Os violentos não escondem mais o que querem, que é matar aqueles com quem não concordam, desconsiderando qualquer noção de direitos humanos, de dignidade humana, de direito à vida, de liberdade civil, de liberdade de defender ideias. No poema “Morte do leiteiro”, do emblemático A Rosa do Povo, de Carlos Drummond de Andrade, publicado em 1945, há os versos “há no país uma legenda, / que ladrão se mata com tiro”.

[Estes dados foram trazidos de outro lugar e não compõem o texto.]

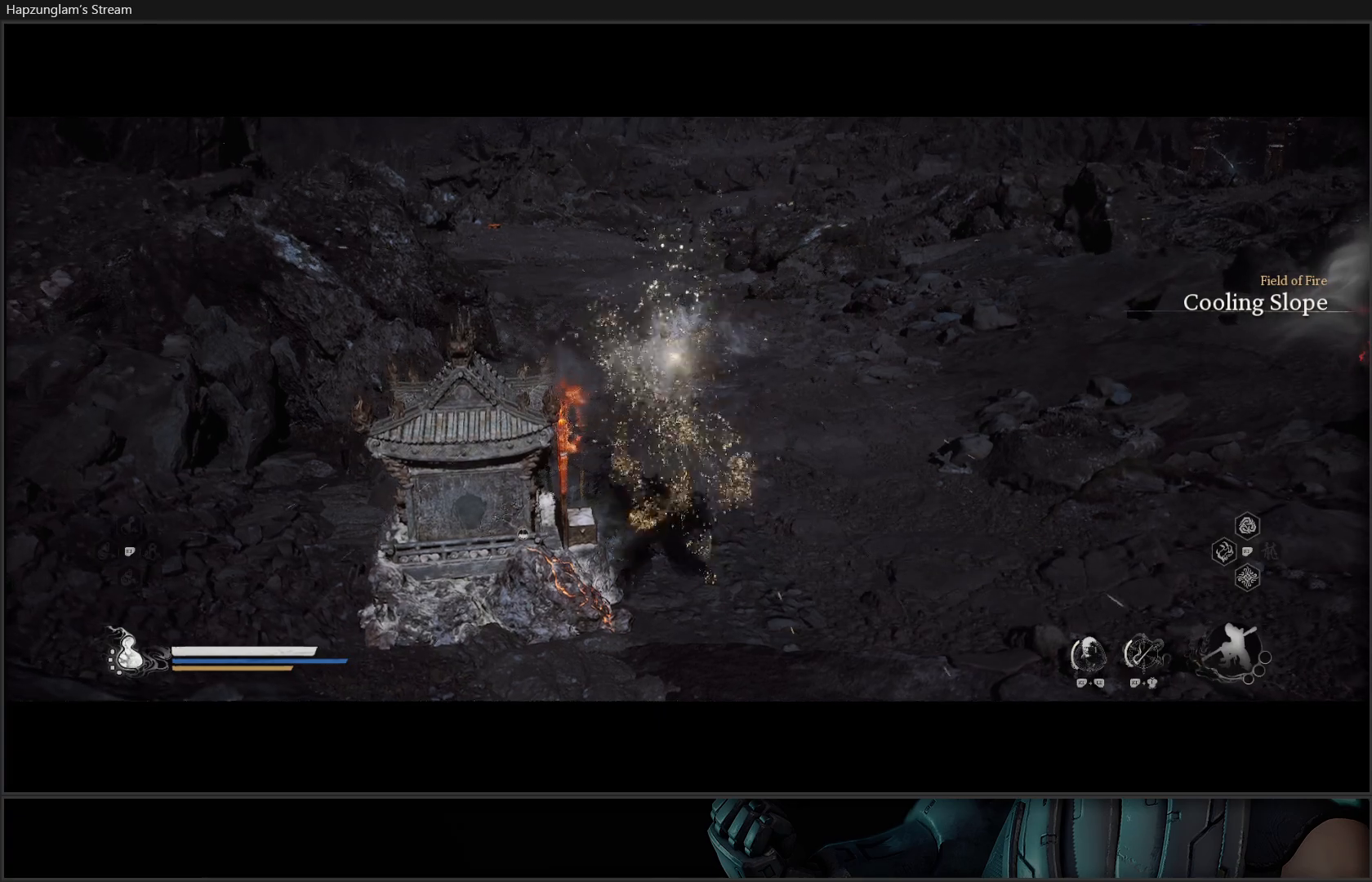
{"buttons": [], "left_stick": "up", "right_stick": "up-right", "events": []}
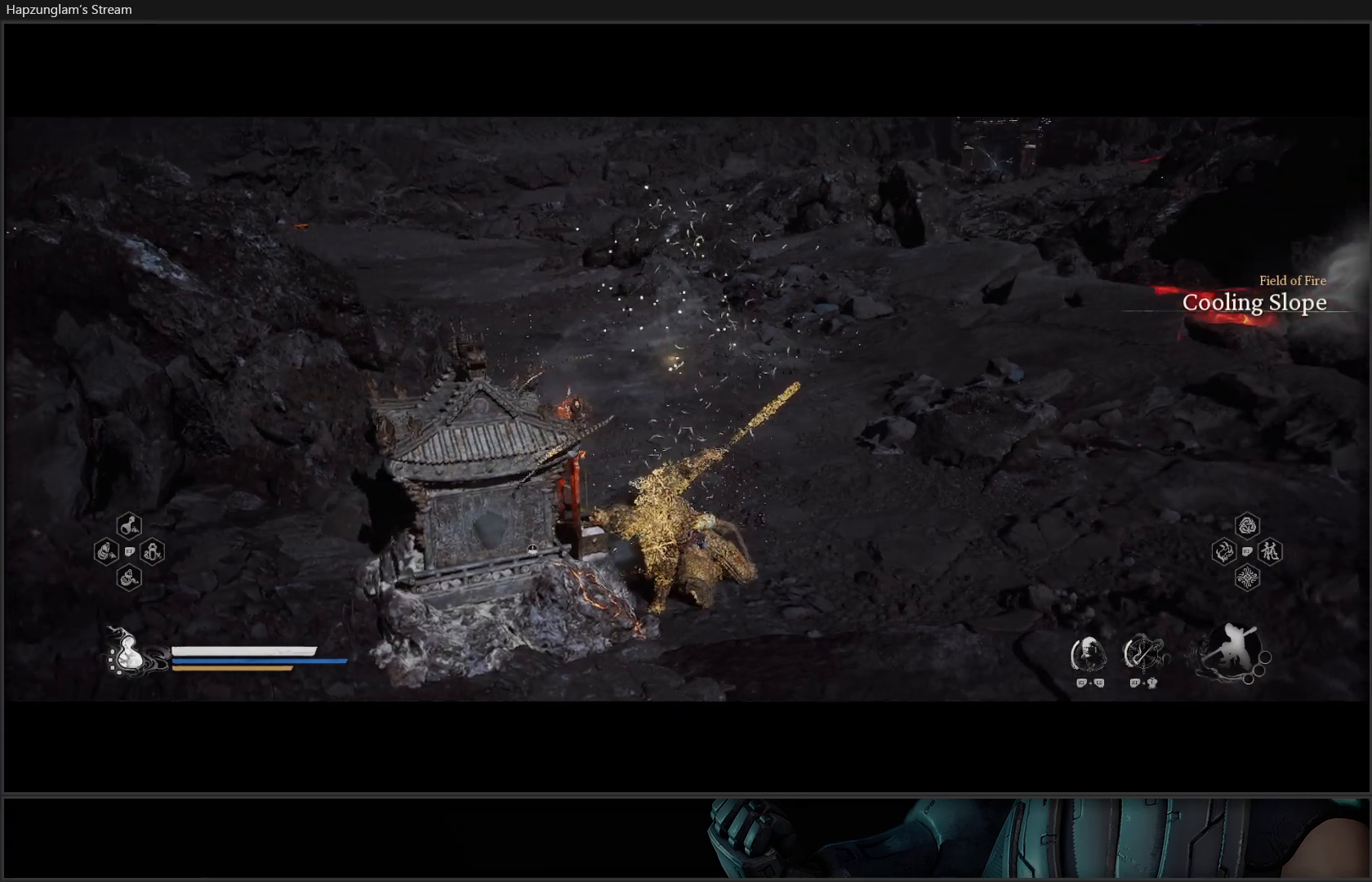
{"buttons": [], "left_stick": "up", "right_stick": "center", "events": [[267, "right_stick", "center"]]}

Em involuntária paráfrase sinistra, parte da classe média apropriar-se-ia dos versos drummondianos, devidamente descontextualizados, criando o bordão “bandido bom é bandido morto”, cunhando suas variações, inserindo no lugar da palavra “bandido” qualquer outra que expresse pensamento diverso do deles ou do modo de vida que eles têm. Basta pensar diferentemente deles para se receber a pena de que o mais indicado é ser morto.

É questão de tempo para que passem a matar de modo mais escancarado do que já matam. Estão a um passo de obter carta branca para que desconsiderem as leis, a constituição e as instituições. Vão implantar um país que seja regido unicamente por heterossexuais brancos, de classe média ou de classe alta. Se um dos integrantes dessa seita tiver algum comportamento sexual que não faça parte da opressora cartilha deles, esse mesmo integrante tratará de se calar, evitando confessar até para si, no travesseiro, espectros que atormentam; se o “desvio” for no outro, aí a solução é fácil: basta matar esse outro.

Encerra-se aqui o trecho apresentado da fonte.